Rapper and actress Queen Latifah made history when she won a Grammy for her groundbreaking hit, "U.N.I.T.Y.," in 1995. The song spoke out against domestic violence and the objectification of black female sexuality. "U.N.I.T.Y." began a conversation in the African American community over violence and assault against women. It also established that black women rappers had a powerful voice in a field dominated by men.

Contemporary Music Industry 

Today, female rappers are using rap lyrics to define an independent Black female identity. Examples include Queen Latifah, Salt 'N' Pepa, MC Lyte and Eve, who criticize men who abuse and manipulate women. Other women (Beyoncé, Lauryn Hill, Rihanna, Nicki Minaj, Alicia Keys, Kehlani, Mariah Carey, Janet Jackson and Zap Mama) use hip-hop as a platform to empower black women and other minorities around the world. 

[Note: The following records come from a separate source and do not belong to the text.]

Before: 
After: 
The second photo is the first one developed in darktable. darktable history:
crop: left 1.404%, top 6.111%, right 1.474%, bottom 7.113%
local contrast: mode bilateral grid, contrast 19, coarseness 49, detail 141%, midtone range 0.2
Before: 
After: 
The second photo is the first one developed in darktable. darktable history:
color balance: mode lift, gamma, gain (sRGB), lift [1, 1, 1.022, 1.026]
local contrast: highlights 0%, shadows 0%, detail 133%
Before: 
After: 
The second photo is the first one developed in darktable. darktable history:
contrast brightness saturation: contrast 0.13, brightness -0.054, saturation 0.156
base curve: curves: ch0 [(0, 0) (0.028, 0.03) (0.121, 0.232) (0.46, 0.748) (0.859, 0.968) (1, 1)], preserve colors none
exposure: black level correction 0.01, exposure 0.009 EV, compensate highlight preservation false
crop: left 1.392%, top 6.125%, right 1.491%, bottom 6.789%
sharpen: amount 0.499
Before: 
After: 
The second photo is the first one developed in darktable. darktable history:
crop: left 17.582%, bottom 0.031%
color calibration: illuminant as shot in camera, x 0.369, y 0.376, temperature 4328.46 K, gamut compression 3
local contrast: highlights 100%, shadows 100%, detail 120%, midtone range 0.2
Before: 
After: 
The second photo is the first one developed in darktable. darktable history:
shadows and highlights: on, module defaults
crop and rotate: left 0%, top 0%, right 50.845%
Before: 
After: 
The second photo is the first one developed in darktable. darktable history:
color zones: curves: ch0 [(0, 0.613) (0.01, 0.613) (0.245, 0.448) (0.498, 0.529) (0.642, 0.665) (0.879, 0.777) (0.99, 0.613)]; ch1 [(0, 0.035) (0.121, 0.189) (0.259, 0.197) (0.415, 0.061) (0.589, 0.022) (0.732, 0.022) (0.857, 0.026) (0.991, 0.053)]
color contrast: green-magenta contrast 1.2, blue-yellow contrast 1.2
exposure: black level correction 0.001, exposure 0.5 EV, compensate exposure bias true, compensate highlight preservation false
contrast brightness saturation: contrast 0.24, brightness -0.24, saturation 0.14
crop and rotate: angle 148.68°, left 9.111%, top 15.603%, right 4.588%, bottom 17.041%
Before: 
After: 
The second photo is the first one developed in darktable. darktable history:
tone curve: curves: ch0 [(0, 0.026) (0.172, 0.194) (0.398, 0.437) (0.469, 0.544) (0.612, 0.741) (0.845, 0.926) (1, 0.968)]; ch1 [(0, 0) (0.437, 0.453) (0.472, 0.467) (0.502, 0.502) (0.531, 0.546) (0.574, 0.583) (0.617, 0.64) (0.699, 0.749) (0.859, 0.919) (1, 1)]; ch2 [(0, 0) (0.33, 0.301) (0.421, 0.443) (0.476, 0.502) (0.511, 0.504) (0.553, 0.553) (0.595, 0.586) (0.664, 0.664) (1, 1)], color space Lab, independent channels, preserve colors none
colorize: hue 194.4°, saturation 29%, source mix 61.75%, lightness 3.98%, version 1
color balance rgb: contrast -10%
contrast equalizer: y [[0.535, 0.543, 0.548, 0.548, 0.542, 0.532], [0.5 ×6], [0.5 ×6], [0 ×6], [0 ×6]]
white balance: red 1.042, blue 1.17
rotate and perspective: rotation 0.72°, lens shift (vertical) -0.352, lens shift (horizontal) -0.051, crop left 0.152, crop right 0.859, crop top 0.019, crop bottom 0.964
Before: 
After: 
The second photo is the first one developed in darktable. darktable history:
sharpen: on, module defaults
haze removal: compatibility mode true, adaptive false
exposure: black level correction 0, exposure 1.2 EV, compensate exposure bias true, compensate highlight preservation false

Queen Latifah is one of the biggest influences in the music industry. She released her album, All Hail the Queen at a young age. The album had feminist themes that attracted a wide audience. Queen Latifah promoted women's importance, demanding equal treatment of women and the importance of women supporting each other. She was the first female MC to ever go gold which paved the way for other women rappers. Black Reign was her most popular album and included her biggest single, U.N.I.T.Y, which won a Grammy for Best Solo Rap Performance.

Beyoncé Knowles has won the most Grammys of all time by a singer with 28 Grammys, and is the only artist in history to have all of her seven studio albums reach the top of Billboard's album charts. Knowles most recent work, Lemonade, contends with the issues black women face while living in America. For example, the song "Freedom" "which talks about blackness in America, includes amazing visuals of various fierce black women who proudly rock picked-out afros and other dynamic hairstyles in scenes that reflect and reaffirm black beauty". The visual for "Freedom" contains powerful, moving images of black women who have lost black men in their lives, including Gwen Carr, Sybrina Fulton, and Lezley McSpadden, whom are the mothers of Eric Garner, Trayvon Martin, and Michael Brown, respectively.

Sylvia Rhone, who is now CEO of Epic Records, has been a pioneer in the music business for decades. She began her career in the music industry with Buddha Records in 1974, and went on to spend time at ABC Records, Ariola Records, Elektra, Atlantic Records, and finally Epic Records. Rhone has gone on to discover and mentor several renowned current artist including DJ Khaled, 21 Savage, Camila Cabello, Travis Scott, Future, Meghan Trainor, French Montana, and many more.

Influence of Music Videos 
Studies have shown that Black women are underrepresented in hip-hop and rap music videos. When black women are represented, it is often in a way that reinforces stereotypical gender roles; specifically, women are more likely to be shown in submissive positions to men.

Black women are also heavily sexualized in hip-hop and rap music videos. They are referred to as video "thots","hoes" or "vixens". They are often wearing revealing clothing, like lingerie or swimsuits. Many scholars have argued that women are sexualized in these videos to enhance the hyper-masculinity of the featured male rappers.

When Black females perform in music videos, they are typically seen in the Eurocentric form of beauty: lighter skinned and thin. This specific image is what rap and R&B music videos are looking for, including those that portray black females as main or background characters. In 2004, women at Spelman College protested a bone-marrow drive sponsored by Nelly over the visuals in his latest music video Tip Drill. The video featured dozens of women dancing in thong bikinis dancing around a swimming pool and on men. The scene that has caused the most uproar is a visual of Nelly swiping a credit card through a woman's buttocks. Even 15 years later, the producer of the video, Kareem johnson, defends the video and the credit card scene specifically stating "If the girls weren’t in the video, this wouldn’t be a conversation. They were willing participants. That’s the part that was missed. The model never requested the scene to be edited. If Nelly has to be held accountable, so does the model. Responsibility needs to be shared."